## Text passage
• • • • • • •

This is the email I received from Everspring.net (A ThunderSky dealer):



> You know all those stories are part fact and part fiction. Like all products, there will be issues. It's how we handle the problems which makes a product successful or not...it's not if the product is 100% problem free - there is no such things.
> For the Thunder Sky batteries, we offer a limited 360days warranty on them. So if there are any problems within the 360days, we will replace the defective batteries.
> 
> As a reference, we are using these batteries for all the coaches in the Bejing Olympics...all 200 of them.
> ...


I believe they ship directly from China, and Everspring is based in Hong Kong. I'm not sure if they have a U.S. office, although they do have a U.S. sales division. Since you're buying in Australia, are you also going with the Everspring dealer there?


----------



## Uncle Joseph (May 7, 2008)

I'm having trouble deciding on my voltage and motor for the Pontiac Vibe. I've decided that this is the car I want to convert. Curb weight is going to be around 2700lbs. I still want to keep the range at or around 50-60 miles, and the Vibe has a CoD of .33.

• • • • • • •

## Exercise task
Answer these questions from the forum thread above.
1. How long is the limited warranty offered on the Thunder Sky batteries?
2. Where is Everspring based?
3. What curb weight does Uncle Joseph expect for the Pontiac Vibe?

• • • • • • •

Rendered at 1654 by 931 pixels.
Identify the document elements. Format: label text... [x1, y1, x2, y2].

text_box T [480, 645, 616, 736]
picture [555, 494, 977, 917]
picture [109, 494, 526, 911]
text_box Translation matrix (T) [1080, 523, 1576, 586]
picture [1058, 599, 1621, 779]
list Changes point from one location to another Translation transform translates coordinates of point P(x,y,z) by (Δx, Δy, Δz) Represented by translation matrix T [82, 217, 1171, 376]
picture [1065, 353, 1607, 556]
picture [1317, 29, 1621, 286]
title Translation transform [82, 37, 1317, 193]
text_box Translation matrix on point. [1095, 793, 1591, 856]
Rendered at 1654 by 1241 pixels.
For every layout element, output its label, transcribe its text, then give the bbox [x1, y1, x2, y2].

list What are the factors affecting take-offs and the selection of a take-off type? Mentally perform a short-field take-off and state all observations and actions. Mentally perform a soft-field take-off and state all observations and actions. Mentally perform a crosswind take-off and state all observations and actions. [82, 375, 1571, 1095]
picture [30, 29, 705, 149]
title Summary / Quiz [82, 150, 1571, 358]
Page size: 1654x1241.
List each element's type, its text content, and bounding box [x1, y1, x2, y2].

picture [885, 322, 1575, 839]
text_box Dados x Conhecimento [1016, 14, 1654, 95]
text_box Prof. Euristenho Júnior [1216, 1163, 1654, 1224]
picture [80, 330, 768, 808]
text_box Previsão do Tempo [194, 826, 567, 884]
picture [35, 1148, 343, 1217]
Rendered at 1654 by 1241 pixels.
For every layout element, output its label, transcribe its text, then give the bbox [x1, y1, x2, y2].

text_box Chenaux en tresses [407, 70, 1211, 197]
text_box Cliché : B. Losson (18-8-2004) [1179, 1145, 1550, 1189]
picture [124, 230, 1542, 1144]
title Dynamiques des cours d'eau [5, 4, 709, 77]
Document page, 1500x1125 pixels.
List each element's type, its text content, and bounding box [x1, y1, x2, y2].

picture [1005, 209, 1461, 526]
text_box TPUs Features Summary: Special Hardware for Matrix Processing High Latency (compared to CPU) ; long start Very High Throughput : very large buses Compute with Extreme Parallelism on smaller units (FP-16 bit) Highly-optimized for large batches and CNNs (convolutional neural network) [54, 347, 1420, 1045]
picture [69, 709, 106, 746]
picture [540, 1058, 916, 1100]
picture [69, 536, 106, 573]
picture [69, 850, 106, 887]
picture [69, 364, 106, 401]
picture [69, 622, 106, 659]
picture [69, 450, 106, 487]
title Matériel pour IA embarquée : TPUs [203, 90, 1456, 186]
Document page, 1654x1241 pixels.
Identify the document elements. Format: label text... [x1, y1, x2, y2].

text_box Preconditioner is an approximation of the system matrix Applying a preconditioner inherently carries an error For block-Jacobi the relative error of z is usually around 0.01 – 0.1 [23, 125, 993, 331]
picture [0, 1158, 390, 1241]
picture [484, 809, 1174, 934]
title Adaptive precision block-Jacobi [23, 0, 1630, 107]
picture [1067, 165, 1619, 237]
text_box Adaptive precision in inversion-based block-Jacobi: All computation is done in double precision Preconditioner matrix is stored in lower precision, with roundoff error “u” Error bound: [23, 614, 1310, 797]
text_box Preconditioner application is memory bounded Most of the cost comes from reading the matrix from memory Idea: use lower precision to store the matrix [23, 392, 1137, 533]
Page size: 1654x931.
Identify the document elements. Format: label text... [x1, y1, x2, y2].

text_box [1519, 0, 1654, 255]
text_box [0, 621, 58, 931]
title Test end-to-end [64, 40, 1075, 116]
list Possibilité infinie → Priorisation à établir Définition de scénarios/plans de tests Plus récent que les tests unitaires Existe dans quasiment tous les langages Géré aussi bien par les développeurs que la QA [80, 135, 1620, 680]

• • • • • • •

## Full solution
1. 360 days.
2. Hong Kong.
3. Around 2700 lbs.